'People don't go anywhere when they die. A person's spirit lives past death. That's as close to them as you can get…you can't join them.'

'I know.'

'But you've…thought about it.'

'Yeah.'

'Do you want to tell me about it?'

I felt a twig snap in the jungle of my mind— the enemy flirting with the perimeter, closing in. 'No,' I said. 'I'll deal with it— it'll pass.'

'It always does?' he asked, leaning forward.

I nodded, holding his eyes, wondering how he knew. I moved to deflect the probe, going on the oblique offensive. 'The kids who killed themselves, they were all treated here?'

'I guess it's no secret,' he said. 'But literally hundreds of young people have been treated here. We've already pulled their records and I can assure you of this much…there is no common denominator among them psychiatrically, none. They presented with different behaviors, their diagnoses were not similar… although depression was a factor in most. Therapeutic modalities varied according to their individual needs. Some were drug or alcohol abusers, others abstained. Some had gender identity problems, sexual or romantic issues. Others did not. Some were discharged to individual treatment, some to a group, some with a pharmacological regimen. Some had supportive, caring parents. Some had parents I would characterize as downright abusive. Emotionally abusive, certainly. There was no similarity in EEG …' He paused, looking to see if I was following him. I nodded, encouragingly.

'Some had apparently good peer relationships,' he continued. 'Some were quite isolated. And there's no question but that patients with almost precisely similar profiles were discharged without incident.'

It had the air of a prepared speech, but he delivered it as though he was doing the work as he went along. 'I guess you're way ahead of me, Doctor,' I said.

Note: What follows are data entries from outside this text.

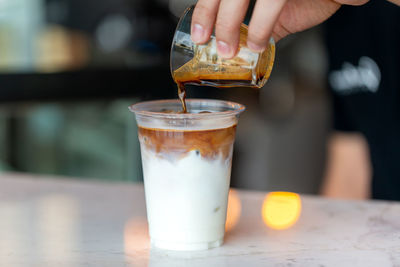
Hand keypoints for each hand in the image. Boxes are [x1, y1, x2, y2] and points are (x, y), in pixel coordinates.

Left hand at [191, 0, 367, 57]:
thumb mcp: (284, 8)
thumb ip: (263, 23)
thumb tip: (245, 46)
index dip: (205, 11)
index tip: (200, 34)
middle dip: (213, 18)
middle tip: (213, 47)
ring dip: (230, 24)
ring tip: (229, 50)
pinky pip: (271, 1)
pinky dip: (261, 26)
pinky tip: (260, 43)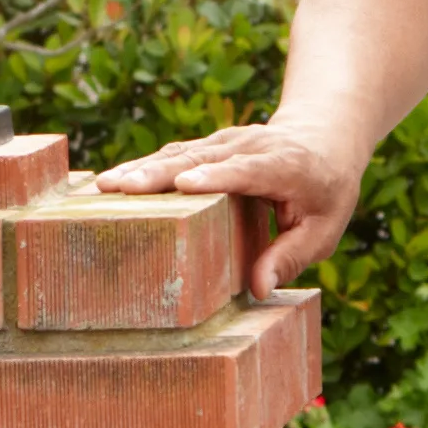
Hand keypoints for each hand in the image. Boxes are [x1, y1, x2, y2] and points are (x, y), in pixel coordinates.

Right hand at [95, 113, 370, 285]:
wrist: (324, 138)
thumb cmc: (326, 192)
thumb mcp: (324, 228)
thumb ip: (291, 256)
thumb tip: (258, 289)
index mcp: (285, 166)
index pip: (248, 170)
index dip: (217, 176)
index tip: (185, 185)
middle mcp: (250, 146)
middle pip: (200, 158)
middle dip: (158, 174)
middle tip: (118, 188)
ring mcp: (226, 141)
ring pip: (180, 153)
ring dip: (140, 168)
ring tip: (101, 186)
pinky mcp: (209, 145)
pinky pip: (174, 155)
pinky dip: (142, 166)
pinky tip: (110, 182)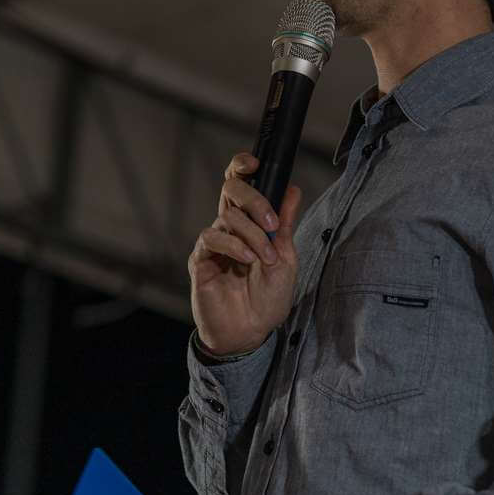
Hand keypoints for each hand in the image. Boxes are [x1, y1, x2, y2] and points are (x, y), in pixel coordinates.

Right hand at [189, 153, 303, 354]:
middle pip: (230, 189)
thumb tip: (293, 190)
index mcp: (249, 222)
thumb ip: (284, 225)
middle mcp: (229, 227)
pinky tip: (247, 259)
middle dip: (253, 199)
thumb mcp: (286, 258)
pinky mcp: (200, 260)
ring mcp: (214, 243)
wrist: (250, 332)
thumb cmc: (267, 299)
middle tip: (271, 222)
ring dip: (252, 234)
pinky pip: (212, 238)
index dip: (242, 167)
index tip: (254, 162)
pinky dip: (234, 245)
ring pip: (227, 217)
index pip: (240, 184)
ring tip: (265, 258)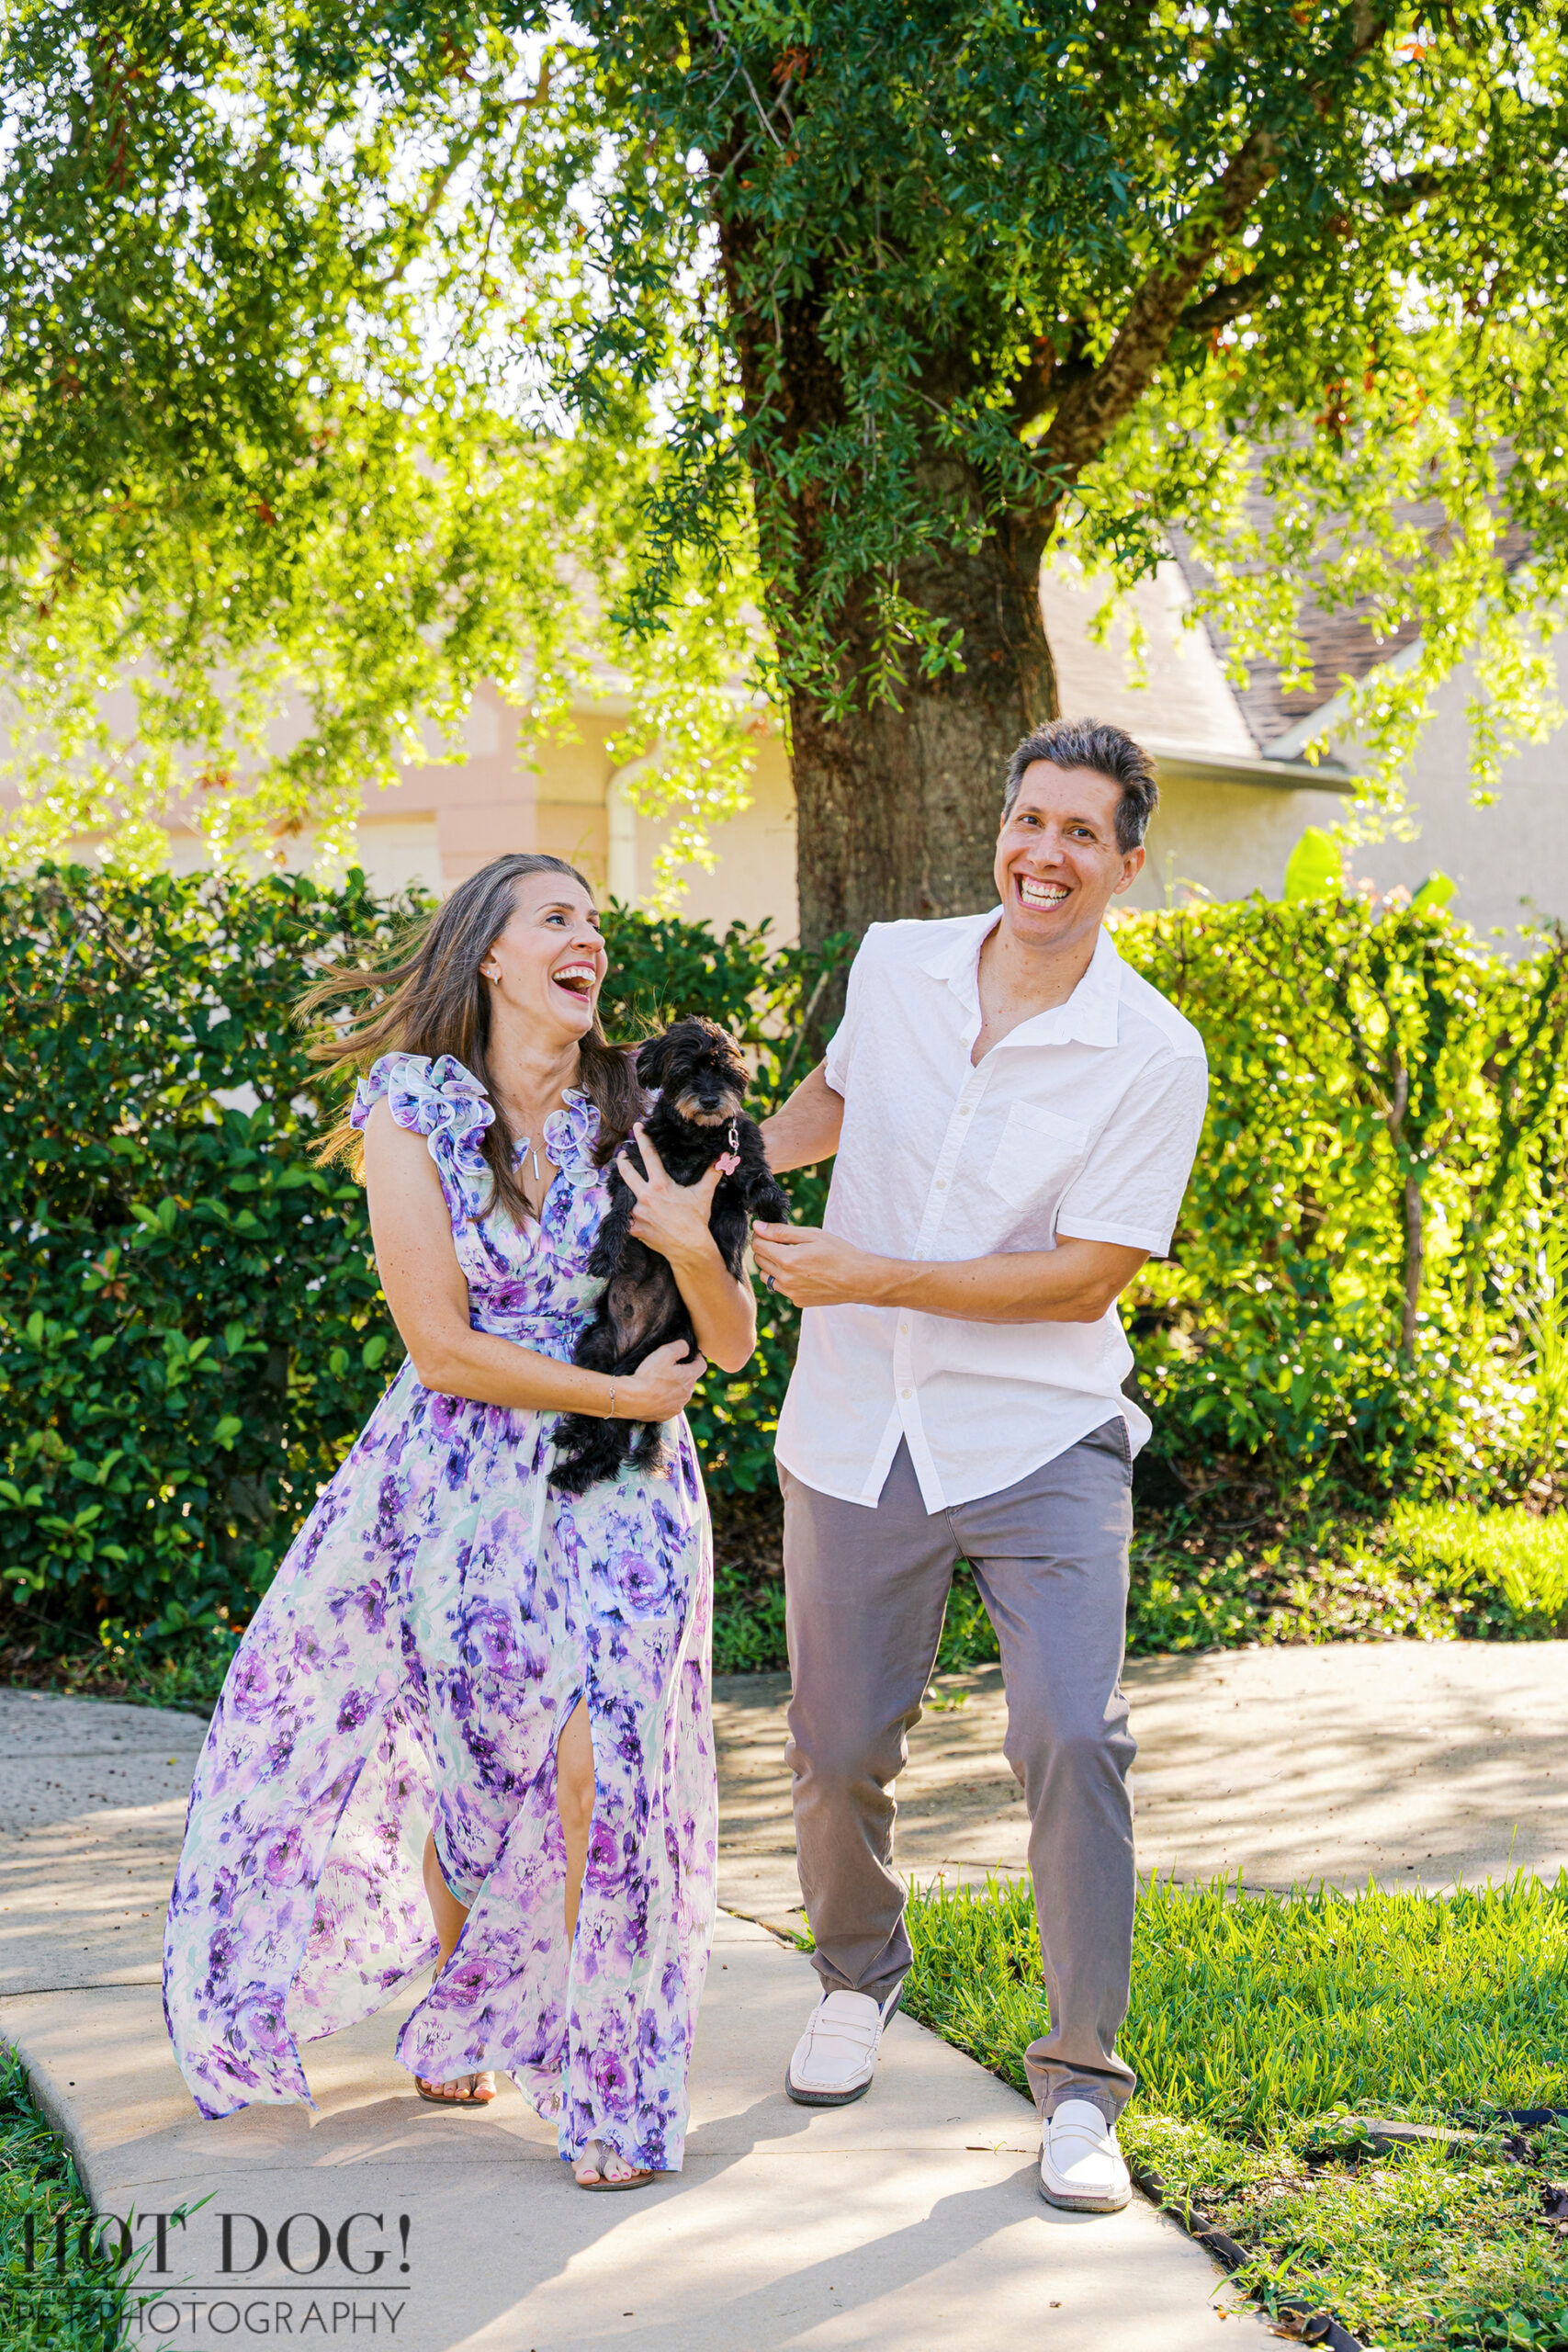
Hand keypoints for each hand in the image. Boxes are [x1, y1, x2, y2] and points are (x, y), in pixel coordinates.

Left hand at [617, 1124, 724, 1267]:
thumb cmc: (696, 1221)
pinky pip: (628, 1218)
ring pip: (627, 1197)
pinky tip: (639, 1216)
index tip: (636, 1127)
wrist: (689, 1249)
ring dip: (630, 1193)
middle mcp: (645, 1196)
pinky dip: (632, 1216)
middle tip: (622, 1154)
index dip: (642, 1139)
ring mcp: (637, 1213)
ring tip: (635, 1192)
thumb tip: (724, 1159)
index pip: (649, 1156)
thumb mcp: (703, 1195)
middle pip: (626, 1172)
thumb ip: (711, 1174)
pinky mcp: (633, 1228)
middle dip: (623, 1161)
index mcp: (660, 1185)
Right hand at [619, 1338, 707, 1422]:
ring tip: (659, 1382)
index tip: (690, 1355)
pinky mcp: (667, 1415)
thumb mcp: (664, 1352)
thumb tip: (687, 1348)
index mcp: (689, 1378)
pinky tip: (654, 1395)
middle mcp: (687, 1394)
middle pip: (691, 1380)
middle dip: (684, 1373)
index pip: (702, 1365)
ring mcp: (677, 1407)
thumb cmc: (648, 1376)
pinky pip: (670, 1405)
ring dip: (675, 1388)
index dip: (697, 1358)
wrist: (631, 1399)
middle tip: (669, 1368)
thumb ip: (680, 1347)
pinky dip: (665, 1400)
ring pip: (681, 1394)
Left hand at [750, 1222, 885, 1308]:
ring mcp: (791, 1293)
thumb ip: (781, 1232)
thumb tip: (757, 1227)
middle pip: (759, 1261)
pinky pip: (781, 1288)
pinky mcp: (798, 1301)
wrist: (860, 1280)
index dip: (762, 1236)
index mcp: (787, 1260)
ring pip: (767, 1277)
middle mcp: (785, 1279)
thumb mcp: (812, 1235)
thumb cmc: (839, 1253)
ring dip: (774, 1266)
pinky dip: (785, 1279)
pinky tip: (804, 1273)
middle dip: (767, 1250)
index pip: (758, 1246)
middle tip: (787, 1244)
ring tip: (794, 1259)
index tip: (772, 1233)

'I don't think it's a question of that, Mr. Burke. Suicide prevention is like all other forms of viable therapy— it requires participation for its success. The patient has to engage in treatment, not just passively accept it. Mechanical compliance never works. The problem is, unlike any other form of mental illness, we don't have the opportunity to interview the patient once they've made their decision.'

'Don't some make suicidal gestures?'

'Yes, and some have suicidal ideation we can pick up early. But the truth is, if they decide to kill themselves, there is literally no way to stop them.'

'I know,' I said, thinking of all the dead prisoners who defeated a suicide watch, how easy it was. 'How long did it take?'

'Take?'

'From the time they were discharged.'

He nodded thoughtfully, tapping his long, slender fingers on the desk top. 'That's the wild card,' he said. 'They all killed themselves within ninety days of being discharged.'

'Every one?'

'Yes. Every one. I've gone back over our screening mechanisms, especially our pre–discharge summaries. If they were carrying that virus, it seems we should have seen it. I'm telling you this in confidence. It disturbs me, but we're no closer to an answer.'

'Maybe there isn't any,' I said.

'Maybe not,' he replied. 'But we're not going to stop looking.'

I hate the idea of 'vibes.' The only time I saw an aura in my life was around the face of an intern as I was coming out of a concussion. Turned out it was the broken blood vessels in my eyes. But…

I know freaks. I know how they hunt. I can track their spoor through the best camouflage, the heaviest perfume. I'd been prepared for Barrymore to be…something like that. And he was slick, all right. Sharp, on the job, focusing in. He had the best psychologist's mind— telling you he didn't exactly know your secrets, but, whatever they were, he'd work something out. They can't teach that. Top professional interrogators all have it— they can open a vein with their soft voices, probing around until they find the carotid, pinching it just enough to let you know what they could do.

Maybe I was slowing down. Getting old. Maybe the Zero was pulling me, tunneling my vision. But…

Barrymore didn't seem as though he was lying. He didn't waste time with layering a glop of thick–troweled 'concern' on me. Kids killed themselves— he didn't deny it, didn't minimize it. It seemed like some piece of him really wanted to know. But…

That clock in his office bothered me. Maybe Cherry gave them as gifts to her friends. Maybe that was part of her patronage.

But why would the digital window be set the same way hers was… to three hours ahead? That would be the middle of the Atlantic Ocean.

Soon as I got back, I pulled the pistol out of the Plymouth. Not to switch it to the Lexus again— I wanted it close at hand.

It wasn't until I heard some radio announcer blathering about how it was a beautiful summer Saturday that I paid attention to what day it was. I steered the car toward Fancy's.

She wasn't home. I turned to leave just as her black Acura sailed into the drive and nose–dived to a skidding stop. She bounded out, running toward me.